Investors use models of the movement of asset prices to predict where the price of an investment will be at any given time. The methods used to make these predictions are part of a field in statistics known as regression analysis. The calculation of the residual variance of a set of values is a regression analysis tool that measures how accurately the model's predictions match with actual values.
The regression line shows how the asset's value has changed due to changes in different variables. Also known as a trend line, the regression line displays the "trend" of the asset's price. The regression line is represented by a linear equation:
Y = a + bX
where "Y" is the asset value, "a" is a constant, "b" is a multiplier and "X" is a variable related to the asset value.
For instance, if the model predicts that a one-bedroom house sells for $300,000, a two-bedroom house sells for $400,000, and a three-bedroom house sells for $500,000, the regression line would look like:
Y= 200,000 + 100,000X
where "Y" is the home's selling price and "X" is the number of bedrooms.
Y = 200,000 + 100,000(1) = 300,000
Y = 200,000 + 100,000(2) = 400,000
Y = 200,000 + 100,000(3) = 500,000
A scatterplot shows the points that represent the actual correlations between the asset value and the variable. The term "scatterplot" comes from the fact that, when these points are plotted on a graph, they appear to be "scattered" around, rather than lying perfectly on the regression line. Using the example above, we could have a scatterplot with these data points:
Point 1: 1BR sold for $288,000
Point 2: 1BR sold for $315,000
Point 3: 2BR sold for $395,000
Point 4: 2BR sold for $410,000
Point 5: 3BR sold for $492,000
Point 6: 3BR sold for $507,000
Residual Variance Calculation
The residual variance calculation starts with the sum of squares of differences between the value of the asset on the regression line and each corresponding asset value on the scatterplot.

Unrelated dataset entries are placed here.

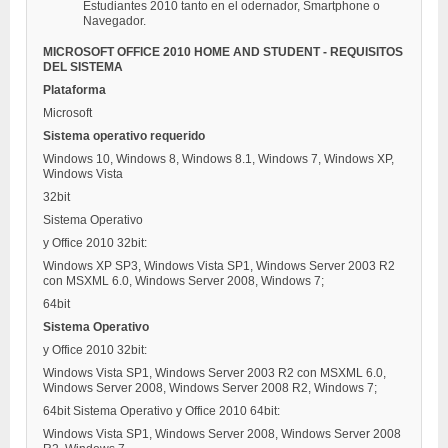
Estudiantes 2010 tanto en el odernador, Smartphone o
Navegador.
MICROSOFT OFFICE 2010 HOME AND STUDENT - REQUISITOS
DEL SISTEMA
Plataforma
Microsoft
Sistema operativo requerido
Windows 10, Windows 8, Windows 8.1, Windows 7, Windows XP,
Windows Vista
32bit
Sistema Operativo
y Office 2010 32bit:
Windows XP SP3, Windows Vista SP1, Windows Server 2003 R2
con MSXML 6.0, Windows Server 2008, Windows 7;
64bit
Sistema Operativo
y Office 2010 32bit:
Windows Vista SP1, Windows Server 2003 R2 con MSXML 6.0,
Windows Server 2008, Windows Server 2008 R2, Windows 7;
64bit Sistema Operativo y Office 2010 64bit:
Windows Vista SP1, Windows Server 2008, Windows Server 2008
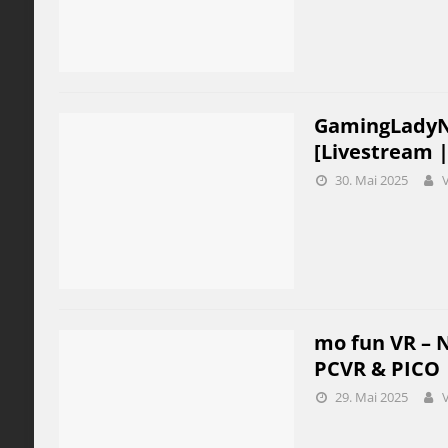
GamingLadyNic
[Livestream |
30. Mai 2025
mo fun VR – 
PCVR & PICO
29. Mai 2025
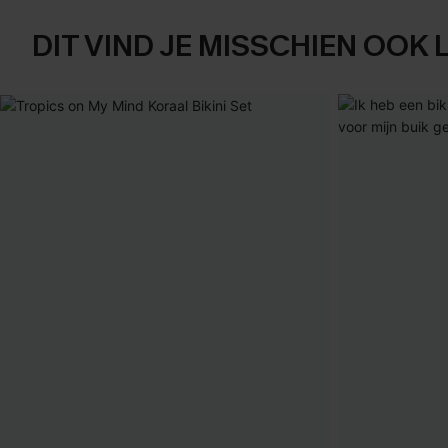
DIT VIND JE MISSCHIEN OOK 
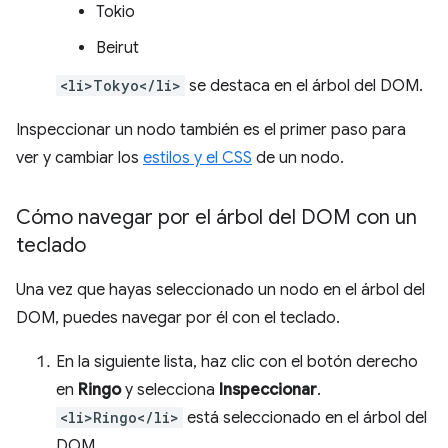
Tokio
Beirut
<li>Tokyo</li>
se destaca en el árbol del DOM.
Inspeccionar un nodo también es el primer paso para
ver y cambiar los
estilos y el CSS
de un nodo.
Cómo navegar por el árbol del DOM con un
teclado
Una vez que hayas seleccionado un nodo en el árbol del
DOM, puedes navegar por él con el teclado.
En la siguiente lista, haz clic con el botón derecho
en
Ringo
y selecciona
Inspeccionar
.
<li>Ringo</li>
está seleccionado en el árbol del
DOM.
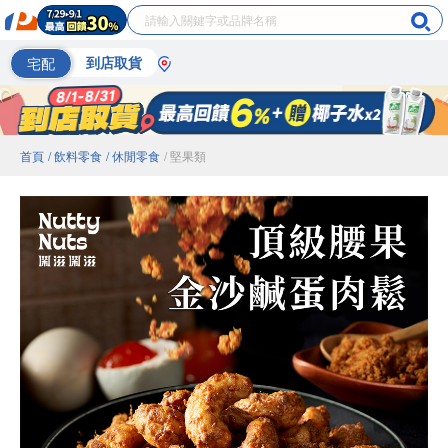
宅配
到店取貨
首頁
/ 飲料零食
/ 休閒零食
/ 堅果類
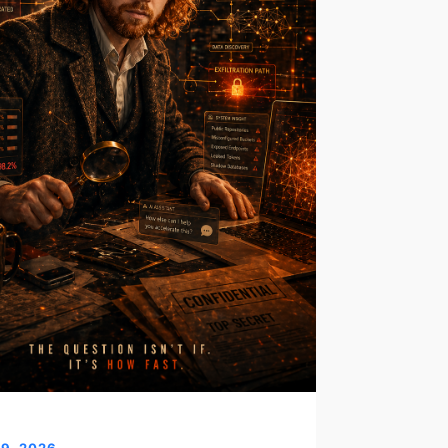
29, 2026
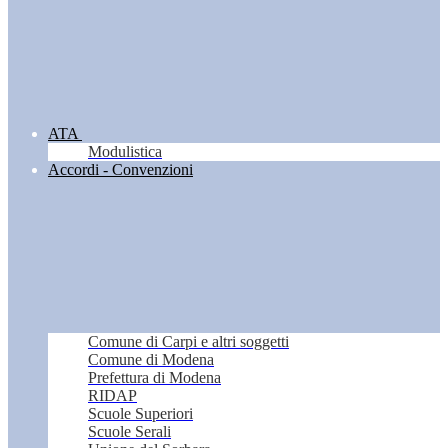
ATA
Modulistica
Accordi - Convenzioni
Comune di Carpi e altri soggetti
Comune di Modena
Prefettura di Modena
RIDAP
Scuole Superiori
Scuole Serali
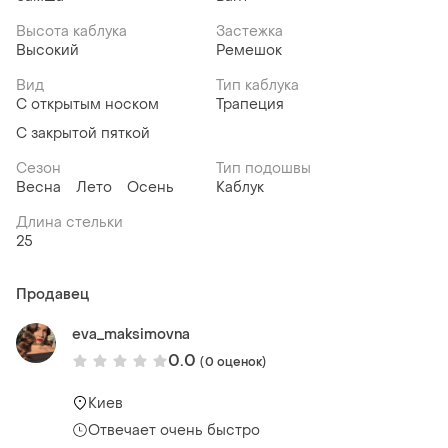
Высота каблука
Застежка
Высокий
Ремешок
Вид
Тип каблука
С открытым носком
Трапеция
С закрытой пяткой
Сезон
Тип подошвы
Весна
Лето
Осень
Каблук
Длина стельки
25
Продавец
eva_maksimovna
0.0
(0 оценок)
Киев
Отвечает очень быстро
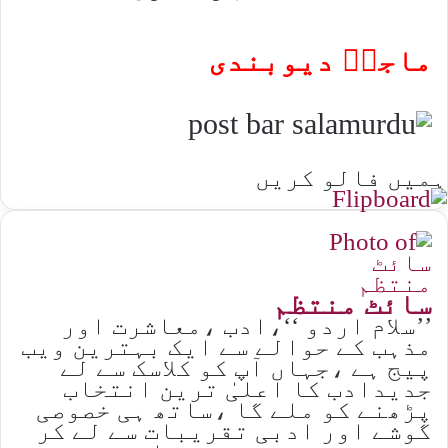
ماجدؔ دیوبندی
ہمیں فالو کریں
سائٹ منتظم
’’سلام اردو ‘‘،ادب ،معاشرت اور
مذہب کے حوالے سے ایک بہترین ویب
پیج ہے ،جہاں آپ کو کلاسک سے لے
جدیدادب کا اعلیٰ ترین انتخاب
پڑھنے کو ملے گا ،ساتھ ہی خصوصی
گوشے اور ادبی تقریبات سے لے کر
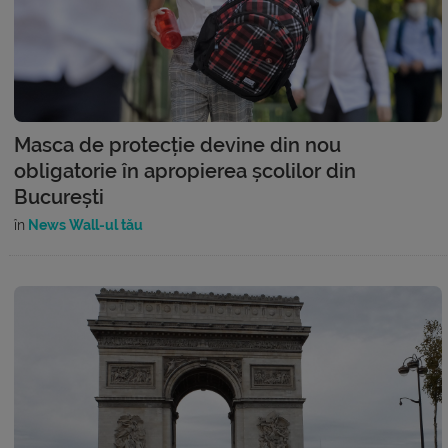
Masca de protecție devine din nou
obligatorie în apropierea școlilor din
București
în
News Wall-ul tău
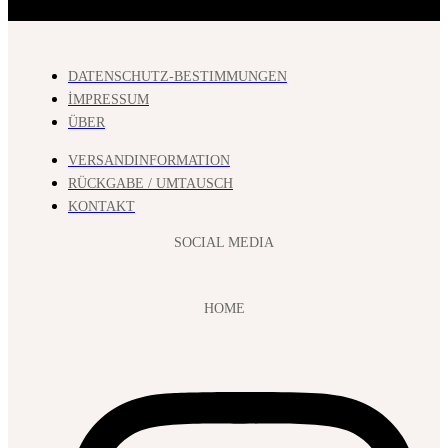
DATENSCHUTZ-BESTIMMUNGEN
İMPRESSUM
ÜBER
VERSANDINFORMATION
RÜCKGABE / UMTAUSCH
KONTAKT
SOCIAL MEDIA
HOME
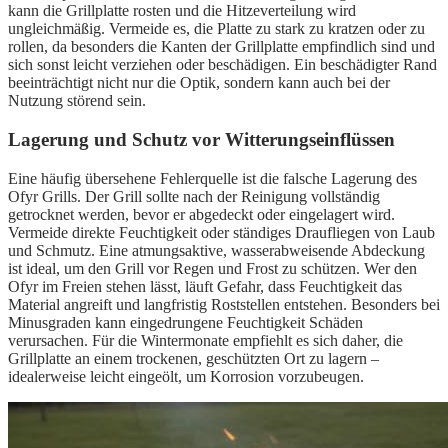
kann die Grillplatte rosten und die Hitzeverteilung wird
ungleichmäßig. Vermeide es, die Platte zu stark zu kratzen oder zu
rollen, da besonders die Kanten der Grillplatte empfindlich sind und
sich sonst leicht verziehen oder beschädigen. Ein beschädigter Rand
beeinträchtigt nicht nur die Optik, sondern kann auch bei der
Nutzung störend sein.
Lagerung und Schutz vor Witterungseinflüssen
Eine häufig übersehene Fehlerquelle ist die falsche Lagerung des
Ofyr Grills. Der Grill sollte nach der Reinigung vollständig
getrocknet werden, bevor er abgedeckt oder eingelagert wird.
Vermeide direkte Feuchtigkeit oder ständiges Draufliegen von Laub
und Schmutz. Eine atmungsaktive, wasserabweisende Abdeckung
ist ideal, um den Grill vor Regen und Frost zu schützen. Wer den
Ofyr im Freien stehen lässt, läuft Gefahr, dass Feuchtigkeit das
Material angreift und langfristig Roststellen entstehen. Besonders bei
Minusgraden kann eingedrungene Feuchtigkeit Schäden
verursachen. Für die Wintermonate empfiehlt es sich daher, die
Grillplatte an einem trockenen, geschützten Ort zu lagern –
idealerweise leicht eingeölt, um Korrosion vorzubeugen.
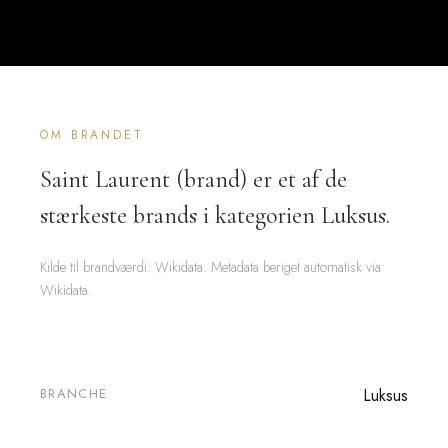
OM BRANDET
Saint Laurent (brand) er et af de
stærkeste brands i kategorien Luksus.
Kilde til brandværdi: Wikidata. Metadata beriget automatisk via
Wikidata.
BRANCHE
Luksus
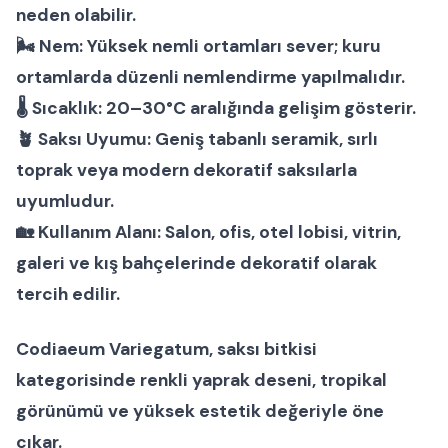
neden olabilir.
🌬
Nem:
Yüksek nemli ortamları sever; kuru
ortamlarda düzenli nemlendirme yapılmalıdır.
🌡
Sıcaklık:
20–30°C aralığında gelişim gösterir.
🪴
Saksı Uyumu:
Geniş tabanlı seramik, sırlı
toprak veya modern dekoratif saksılarla
uyumludur.
🏡
Kullanım Alanı:
Salon, ofis, otel lobisi, vitrin,
galeri ve kış bahçelerinde dekoratif olarak
tercih edilir.
Codiaeum Variegatum
,
saksı bitkisi
kategorisinde renkli yaprak deseni, tropikal
görünümü ve yüksek estetik değeriyle öne
çıkar.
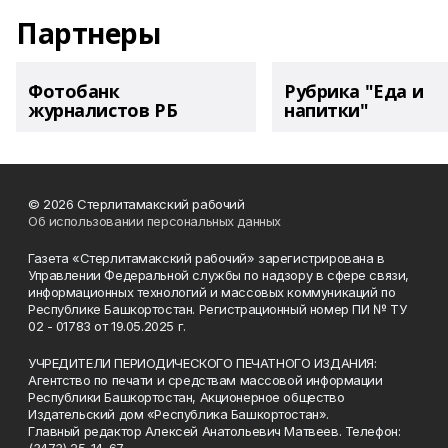
Партнеры
Фотобанк
Рубрика "Еда и
журналистов РБ
напитки"
© 2026 Стерлитамакский рабочий
Об использовании персональных данных
Газета «Стерлитамакский рабочий» зарегистрирована в
Управлении Федеральной службы по надзору в сфере связи,
информационных технологий и массовых коммуникаций по
Республике Башкортостан. Регистрационный номер ПИ № ТУ
02 - 01783 от 19.05.2025 г.
УЧРЕДИТЕЛИ ПЕРИОДИЧЕСКОГО ПЕЧАТНОГО ИЗДАНИЯ:
Агентство по печати и средствам массовой информации
Республики Башкортостан, Акционерное общество
Издательский дом «Республика Башкортостан».
Главный редактор Алексей Анатольевич Матвеев. Телефон:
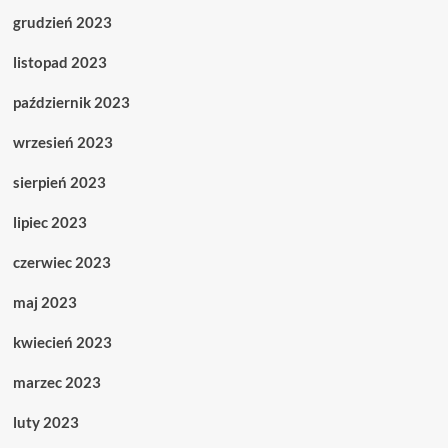
grudzień 2023
listopad 2023
październik 2023
wrzesień 2023
sierpień 2023
lipiec 2023
czerwiec 2023
maj 2023
kwiecień 2023
marzec 2023
luty 2023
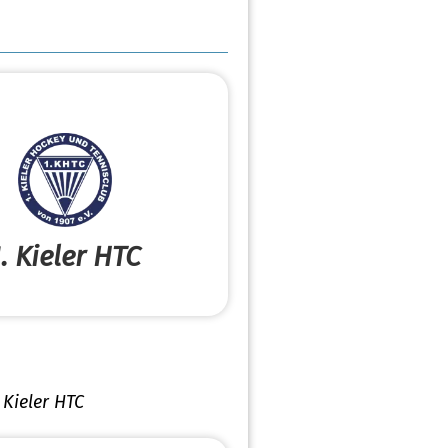
1. Kieler HTC
. Kieler HTC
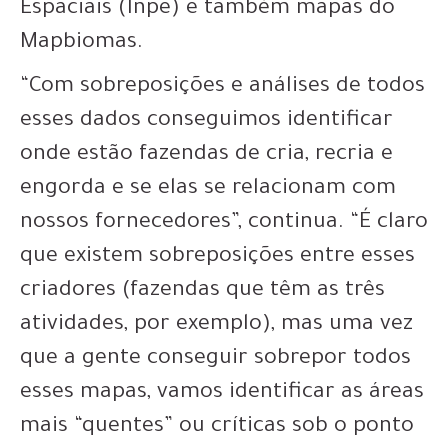
Espaciais (Inpe) e também mapas do
Mapbiomas.
“Com sobreposições e análises de todos
esses dados conseguimos identificar
onde estão fazendas de cria, recria e
engorda e se elas se relacionam com
nossos fornecedores”, continua. “É claro
que existem sobreposições entre esses
criadores (fazendas que têm as três
atividades, por exemplo), mas uma vez
que a gente conseguir sobrepor todos
esses mapas, vamos identificar as áreas
mais “quentes” ou críticas sob o ponto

The squares of the differences are shown here:
Point 1: $288,000 - $300,000 = (-$12,000); (-12,000)2 = 144,000,000
Point 2: $315,000 - $300,000 = (+$15,000); (+15,000)2 = 225,000,000
Point 3: $395,000 - $400,000 = (-$5,000); (-5,000)2 = 25,000,000
Point 4: $410,000 - $400,000 = (+$10,000); (+10,000)2 = 100,000,000
Point 5: $492,000 - $500,000 = (-$8,000); (-8,000)2 = 64,000,000
Point 6: $507,000 - $500,000 = (+$7,000); (+7,000)2 = 49,000,000
Sum of the squares = 607,000,000
The residual variance is found by taking the sum of the squares and dividing it by (n-2), where "n" is the number of data points on the scatterplot.
RV = 607,000,000/(6-2) = 607,000,000/4 = 151,750,000.
Uses for Residual Variance
While every point on the scatterplot will not line up perfectly with the regression line, a stable model will have the scatterplot points in a regular distribution around the regression line. Residual variance is also known as "error variance." A high residual variance shows that the regression line in the original model may be in error. Some spreadsheet functions can show the process behind creating a regression line that fits closer with the scatterplot data.